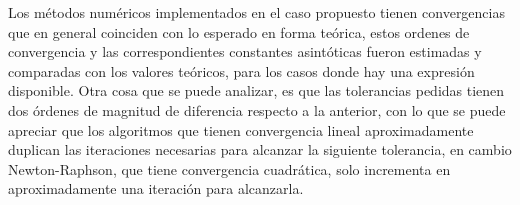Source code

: 
Los métodos numéricos implementados en el caso propuesto tienen convergencias que en general coinciden con lo esperado en forma teórica, estos ordenes de convergencia y las correspondientes constantes asintóticas fueron estimadas y comparadas con los valores teóricos, para los casos donde hay una expresión disponible. Otra cosa que se puede analizar, es que las tolerancias pedidas tienen dos órdenes de magnitud de diferencia respecto a la anterior, con lo que se puede apreciar que los algoritmos que tienen convergencia lineal aproximadamente duplican las iteraciones necesarias para alcanzar la siguiente tolerancia, en cambio Newton-Raphson, que tiene convergencia cuadrática, solo incrementa en aproximadamente una iteración para alcanzarla.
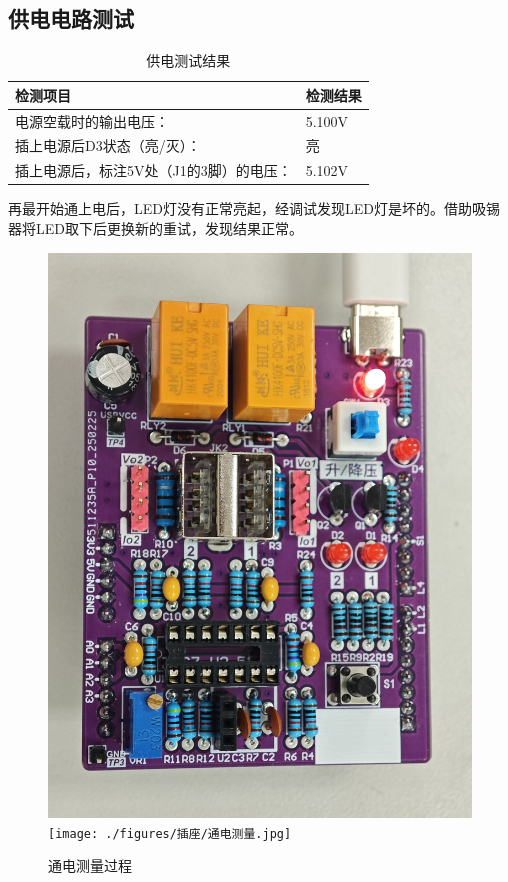\subsection{供电电路测试}
\begin{table}[H]
\centering
\caption{供电测试结果}
\begin{tabular}{L{.7\textwidth}C{.2\textwidth}}
\toprule
检测项目 & 检测结果\\
\midrule
电源空载时的输出电压：  & 5.100V \\
插上电源后D3状态（亮/灭）：     & 亮    \\
插上电源后，标注5V处（J1的3脚）的电压： & 5.102V\\
\bottomrule
\end{tabular}
\end{table}
再最开始通上电后，LED灯没有正常亮起，经调试发现LED灯是坏的。借助吸锡器将LED取下后更换新的重试，发现结果正常。
\begin{figure}[H]
\centering
\includegraphics[width=.3\textwidth]{./figures/插座/通电.jpg}
\texttt{[image: ./figures/插座/通电测量.jpg]}
\caption{通电测量过程}
\end{figure}
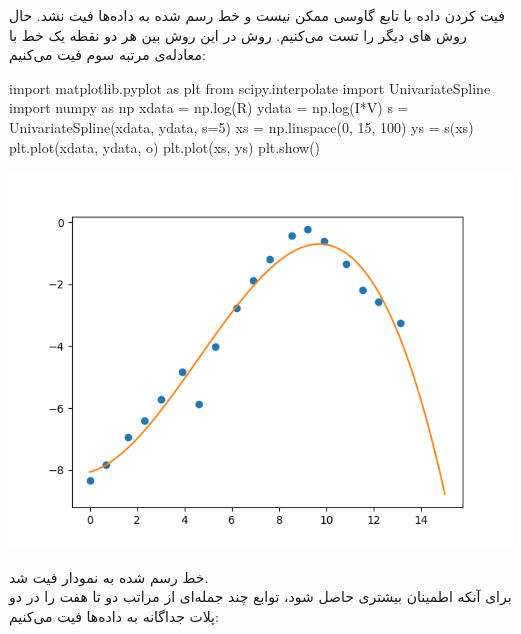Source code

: \documentclass{article}
\newenvironment{Shaded}{}{}
\newcommand{\DecValTok}[1]{\textcolor[rgb]{0.25,0.63,0.44}{#1}}
\newcommand{\ImportTok}[1]{#1}
\newcommand{\NormalTok}[1]{#1}
\newcommand{\OperatorTok}[1]{\textcolor[rgb]{0.40,0.40,0.40}{#1}}
\newcommand{\StringTok}[1]{\textcolor[rgb]{0.25,0.44,0.63}{#1}}
\begin{document}
فیت کردن  داده با تابع گاوسی ممکن نیست و خط رسم شده به داده‌ها فیت نشد. حال روش های دیگر را تست می‌کنیم. روش  در این روش بین هر دو نقطه یک خط با معادله‌ی مرتبه سوم فیت می‌کنیم:
\begin{latin}
\begin{Shaded}
\begin{Highlighting}[]
\ImportTok{import}\NormalTok{ matplotlib.pyplot }\ImportTok{as}\NormalTok{ plt}
\ImportTok{from}\NormalTok{ scipy.interpolate }\ImportTok{import}\NormalTok{ UnivariateSpline}
\ImportTok{import}\NormalTok{ numpy }\ImportTok{as}\NormalTok{ np}
\NormalTok{xdata }\OperatorTok{=}\NormalTok{ np.log(R)}
\NormalTok{ydata }\OperatorTok{=}\NormalTok{ np.log(I}\OperatorTok{*}\NormalTok{V)}
\NormalTok{s }\OperatorTok{=}\NormalTok{ UnivariateSpline(xdata, ydata, s}\OperatorTok{=}\DecValTok{5}\NormalTok{)}
\NormalTok{xs }\OperatorTok{=}\NormalTok{ np.linspace(}\DecValTok{0}\NormalTok{, }\DecValTok{15}\NormalTok{, }\DecValTok{100}\NormalTok{)}
\NormalTok{ys }\OperatorTok{=}\NormalTok{ s(xs)}
\NormalTok{plt.plot(xdata, ydata, }\StringTok{\textquotesingle{}o\textquotesingle{}}\NormalTok{)}
\NormalTok{plt.plot(xs, ys)}
\NormalTok{plt.show()}
\end{Highlighting}
\end{Shaded}
\begin{center}
\includegraphics[scale=0.75]{Spline fit.png}
\end{center}
\end{latin}
خط رسم شده به نمودار فیت شد. \\
برای آنکه اطمینان بیشتری حاصل شود، توابع چند جمله‌ای از مراتب دو تا هفت را در دو پلات جداگانه به داده‌ها فیت می‌کنیم:
\end{document}
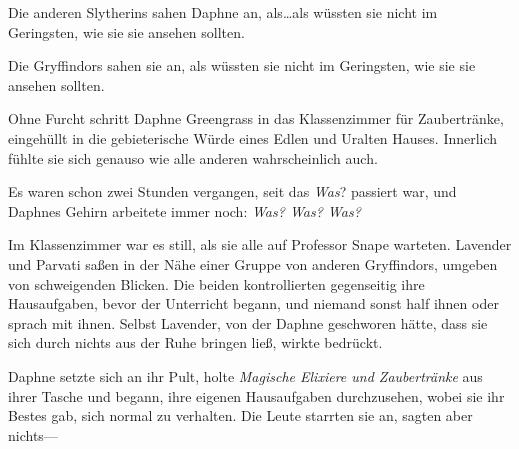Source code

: 
Die anderen Slytherins sahen Daphne an, als…als wüssten sie nicht im Geringsten, wie sie sie ansehen sollten.

Die Gryffindors sahen sie an, als wüssten sie nicht im Geringsten, wie sie sie ansehen sollten.

Ohne Furcht schritt Daphne Greengrass in das Klassenzimmer für Zaubertränke, eingehüllt in die gebieterische Würde eines Edlen und Uralten Hauses. Innerlich fühlte sie sich genauso wie alle anderen wahrscheinlich auch.

Es waren schon zwei Stunden vergangen, seit das \emph{Was}? passiert war, und Daphnes Gehirn arbeitete immer noch: \emph{Was? Was? Was?}

Im Klassenzimmer war es still, als sie alle auf Professor Snape warteten. Lavender und Parvati saßen in der Nähe einer Gruppe von anderen Gryffindors, umgeben von schweigenden Blicken. Die beiden kontrollierten gegenseitig ihre Hausaufgaben, bevor der Unterricht begann, und niemand sonst half ihnen oder sprach mit ihnen. Selbst Lavender, von der Daphne geschworen hätte, dass sie sich durch nichts aus der Ruhe bringen ließ, wirkte bedrückt.

Daphne setzte sich an ihr Pult, holte \emph{Magische Elixiere und Zaubertränke} aus ihrer Tasche und begann, ihre eigenen Hausaufgaben durchzusehen, wobei sie ihr Bestes gab, sich normal zu verhalten. Die Leute starrten sie an, sagten aber nichts—


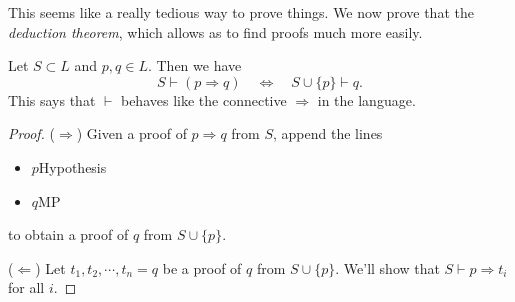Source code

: \documentclass[a4paper]{article}
\begin{document}
This seems like a really tedious way to prove things. We now prove that the \emph{deduction theorem}, which allows as to find proofs much more easily.

\begin{prop}
  Let $S\subset L$ and $p, q\in L$. Then we have
  \[
    S\vdash (p\Rightarrow q)\quad \Leftrightarrow\quad S\cup \{p\} \vdash q.
  \]
  This says that $\vdash$ behaves like the connective $\Rightarrow $ in the language.
\end{prop}

\begin{proof}
  ($\Rightarrow $) Given a proof of $p\Rightarrow q$ from $S$, append the lines
  \begin{itemize}
    \item $p$\hfill Hypothesis
    \item $q$\hfill MP
  \end{itemize}
  to obtain a proof of $q$ from $S\cup \{p\}$.

  ($\Leftarrow$) Let $t_1, t_2, \cdots, t_n = q$ be a proof of $q$ from $S\cup \{p\}$. We'll show that $S\vdash p\Rightarrow t_i$ for all $i$.


\end{proof}
\end{document}
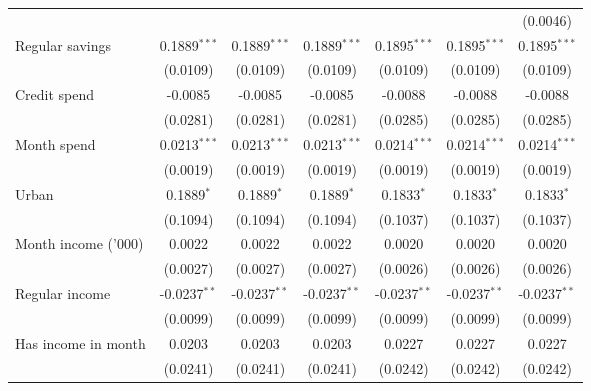 \begin{table}[htbp]
\begin{footnotesize}
\begin{tabular}{lcccccc}
                                          &                &                &                &                &                & (0.0046)\\
         Regular savings                  & 0.1889$^{***}$ & 0.1889$^{***}$ & 0.1889$^{***}$ & 0.1895$^{***}$ & 0.1895$^{***}$ & 0.1895$^{***}$\\
                                          & (0.0109)       & (0.0109)       & (0.0109)       & (0.0109)       & (0.0109)       & (0.0109)\\
         Credit spend                     & -0.0085        & -0.0085        & -0.0085        & -0.0088        & -0.0088        & -0.0088\\
                                          & (0.0281)       & (0.0281)       & (0.0281)       & (0.0285)       & (0.0285)       & (0.0285)\\
         Month spend                      & 0.0213$^{***}$ & 0.0213$^{***}$ & 0.0213$^{***}$ & 0.0214$^{***}$ & 0.0214$^{***}$ & 0.0214$^{***}$\\
                                          & (0.0019)       & (0.0019)       & (0.0019)       & (0.0019)       & (0.0019)       & (0.0019)\\
         Urban                            & 0.1889$^{*}$   & 0.1889$^{*}$   & 0.1889$^{*}$   & 0.1833$^{*}$   & 0.1833$^{*}$   & 0.1833$^{*}$\\
                                          & (0.1094)       & (0.1094)       & (0.1094)       & (0.1037)       & (0.1037)       & (0.1037)\\
         Month income ('000)              & 0.0022         & 0.0022         & 0.0022         & 0.0020         & 0.0020         & 0.0020\\
                                          & (0.0027)       & (0.0027)       & (0.0027)       & (0.0026)       & (0.0026)       & (0.0026)\\
         Regular income                   & -0.0237$^{**}$ & -0.0237$^{**}$ & -0.0237$^{**}$ & -0.0237$^{**}$ & -0.0237$^{**}$ & -0.0237$^{**}$\\
                                          & (0.0099)       & (0.0099)       & (0.0099)       & (0.0099)       & (0.0099)       & (0.0099)\\
         Has income in month              & 0.0203         & 0.0203         & 0.0203         & 0.0227         & 0.0227         & 0.0227\\
                                          & (0.0241)       & (0.0241)       & (0.0241)       & (0.0242)       & (0.0242)       & (0.0242)\\

\end{tabular}
\end{footnotesize}
\end{table}
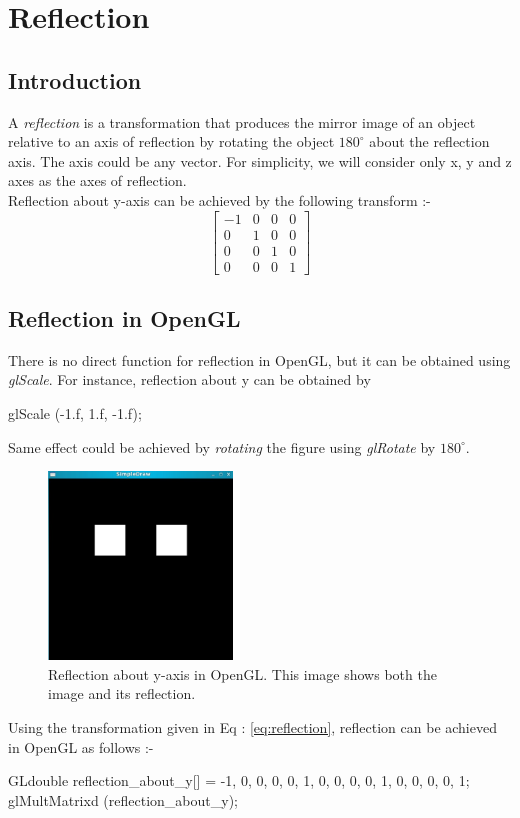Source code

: \documentclass[a4paper,12pt,titlepage,twosided]{article}
\begin{document}
\pagebreak
\section{Reflection}
	\subsection{Introduction}
	A \emph{reflection} is a transformation that produces the mirror image of an object relative to an axis of reflection by rotating the object $180^\circ$ about the reflection axis. The axis could be any vector. For simplicity, we will consider only x, y and z axes as the axes of reflection. 
\\ 
	Reflection about y-axis can be achieved by the following transform :-
	\begin{equation}
		\begin{bmatrix}
			-1 & 0 & 0 & 0 \\
			 0 & 1 & 0 & 0 \\
			 0 & 0 & 1 & 0 \\
			 0 & 0 & 0 & 1
		\end{bmatrix}
		\label{eq:reflection}
	\end{equation}

	\subsection{Reflection in OpenGL}
		There is no direct function for reflection in OpenGL, but it can be obtained using \emph{glScale}. For instance, reflection about y can be obtained by
	\begin{code}
		glScale (-1.f, 1.f, -1.f);
	\end{code}
	Same effect could be achieved by \emph{rotating} the figure using \emph{glRotate} by $180^\circ$.\\
	\begin{figure}[h]
		\centering
		\includegraphics[height=50mm]{Images_final/mirror_along_y.jpg}
		\caption{Reflection about y-axis in OpenGL. This image shows both the image and its reflection.}
		\label{fig:reflection}
	\end{figure}
	Using the transformation given in Eq : \eqref{eq:reflection}, reflection can be achieved in OpenGL as follows :-
	\begin{code}
		GLdouble reflection_about_y[] = {-1, 0, 0, 0,
						  0, 1, 0, 0, 
						  0, 0, 1, 0,
						  0, 0, 0, 1};
		glMultMatrixd (reflection_about_y);
	\end{code}
\end{document}
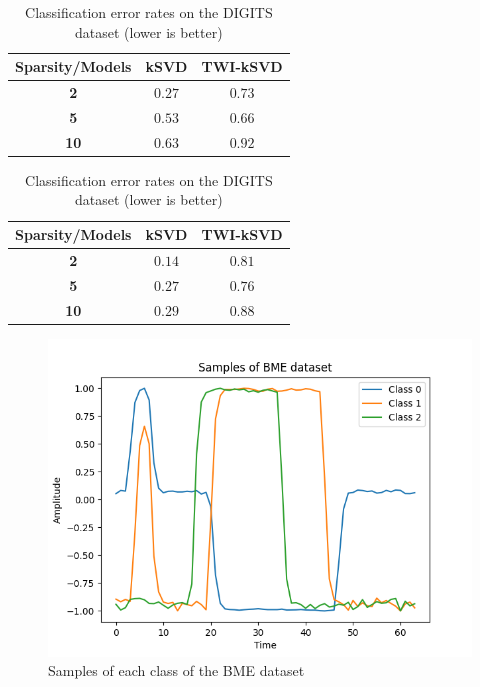 \documentclass[10pt,twocolumn,letterpaper]{article}
\begin{document}
\begin{table}[!ht]
    \begin{minipage}{.55\linewidth}
      \centering
        \begin{tabular}{ccc}
            \toprule
            \textbf{Sparsity/Models} & \textbf{kSVD} & \textbf{TWI-kSVD} \\
            \midrule
            \textbf{2} & $\bm{0.27}$ & $0.73$ \\
            \textbf{5} & $0.53$ & $0.66$ \\
            \textbf{10} & $0.63$ & $0.92$ \\
            \bottomrule
        \end{tabular}
        \caption{Original classification strategy}
    \end{minipage}
    \begin{minipage}{.35\linewidth}
      \centering
        \begin{tabular}{ccc}
            \toprule
            \textbf{Sparsity/Models} & \textbf{kSVD} & \textbf{TWI-kSVD} \\
            \midrule
            \textbf{2} & $\bm{0.14}$ & $0.81$ \\
            \textbf{5} & $0.27$ & $0.76$ \\
            \textbf{10} & $0.29$ & $0.88$ \\
            \bottomrule
        \end{tabular}
        \caption{Our classification strategy}
    \end{minipage} 
    \caption{Classification error rates on the DIGITS dataset (lower is better)}
    \label{tab:classif_results_DIGITS}
\end{table}

\begin{figure}
    \centering
    \includegraphics[scale=0.7]{../../figures/BME_samples.png}
    \caption{Samples of each class of the BME dataset} \label{fig:BME_samples}
\end{figure}
\end{document}
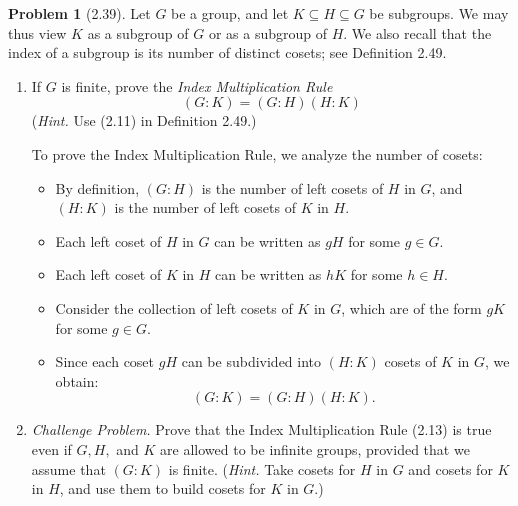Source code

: \documentclass[12pt]{article}
\theoremstyle{definition}
\newtheorem{problem}{Problem}
\begin{document}
\begin{problem}[2.39]
    Let $G$ be a group, and let $K \subseteq H \subseteq G$ be subgroups. We may thus view $K$ as a subgroup of $G$ or as a subgroup of $H$.
    We also recall that the index of a subgroup is its number of distinct cosets; see Definition 2.49.
    \begin{enumerate}[label=(\alph*)]
        \item If $G$ is finite, prove the \textit{Index Multiplication Rule}
        \[(G:K) = (G:H)(H:K)\]
        (\textit{Hint.} Use (2.11) in Definition 2.49.)

        \begin{solution}
            To prove the Index Multiplication Rule, we analyze the number of cosets:
            \begin{itemize}
                \item By definition, $(G:H)$ is the number of left cosets of $H$ in $G$, and $(H:K)$ is the number of left cosets of $K$ in $H$.
                \item Each left coset of $H$ in $G$ can be written as $gH$ for some $g \in G$.
                \item Each left coset of $K$ in $H$ can be written as $hK$ for some $h \in H$.
                \item Consider the collection of left cosets of $K$ in $G$, which are of the form $gK$ for some $g \in G$.
                \item Since each coset $gH$ can be subdivided into $(H:K)$ cosets of $K$ in $G$, we obtain:
                \[
                (G:K) = (G:H)(H:K).
                \]
            \end{itemize}
        
        \end{solution}
        \item \textit{Challenge Problem.} Prove that the Index Multiplication Rule (2.13) is true even if $G, H,$ and $K$ are allowed to be infinite groups,
              provided that we assume that $(G : K)$ is finite. (\textit{Hint.} Take cosets for $H$ in $G$ and cosets for $K$ in $H$, and use them to build cosets for $K$ in $G$.)


\end{enumerate}
\end{problem}
\end{document}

◆ ◆ ◆ ◆ ◆

_ACTIVITY:_
The expected answer is a copy of each line in the records that holds the word "like".

_EXERCISE SOLUTION:_
This seems like a really tedious way to prove things. We now prove that the \emph{deduction theorem}, which allows as to find proofs much more easily.
  This says that $\vdash$ behaves like the connective $\Rightarrow $ in the language.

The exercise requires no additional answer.